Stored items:
####

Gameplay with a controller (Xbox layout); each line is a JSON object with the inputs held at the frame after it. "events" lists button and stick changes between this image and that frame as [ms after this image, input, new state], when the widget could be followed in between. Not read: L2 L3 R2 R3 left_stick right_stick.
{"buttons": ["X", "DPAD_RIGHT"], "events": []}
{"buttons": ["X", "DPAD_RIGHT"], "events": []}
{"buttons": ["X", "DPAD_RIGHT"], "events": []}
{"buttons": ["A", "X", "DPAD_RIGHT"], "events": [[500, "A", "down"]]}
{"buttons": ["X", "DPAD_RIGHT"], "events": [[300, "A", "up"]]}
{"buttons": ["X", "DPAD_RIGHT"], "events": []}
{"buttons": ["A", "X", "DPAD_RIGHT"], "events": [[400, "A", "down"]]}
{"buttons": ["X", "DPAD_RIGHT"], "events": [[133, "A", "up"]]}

####

WORK INSTRUCTIONS: Copy the entries above exactly, leaving none out.

WRITTEN RESPONSE:
Gameplay with a controller (Xbox layout); each line is a JSON object with the inputs held at the frame after it. "events" lists button and stick changes between this image and that frame as [ms after this image, input, new state], when the widget could be followed in between. Not read: L2 L3 R2 R3 left_stick right_stick.
{"buttons": ["X", "DPAD_RIGHT"], "events": []}
{"buttons": ["X", "DPAD_RIGHT"], "events": []}
{"buttons": ["X", "DPAD_RIGHT"], "events": []}
{"buttons": ["A", "X", "DPAD_RIGHT"], "events": [[500, "A", "down"]]}
{"buttons": ["X", "DPAD_RIGHT"], "events": [[300, "A", "up"]]}
{"buttons": ["X", "DPAD_RIGHT"], "events": []}
{"buttons": ["A", "X", "DPAD_RIGHT"], "events": [[400, "A", "down"]]}
{"buttons": ["X", "DPAD_RIGHT"], "events": [[133, "A", "up"]]}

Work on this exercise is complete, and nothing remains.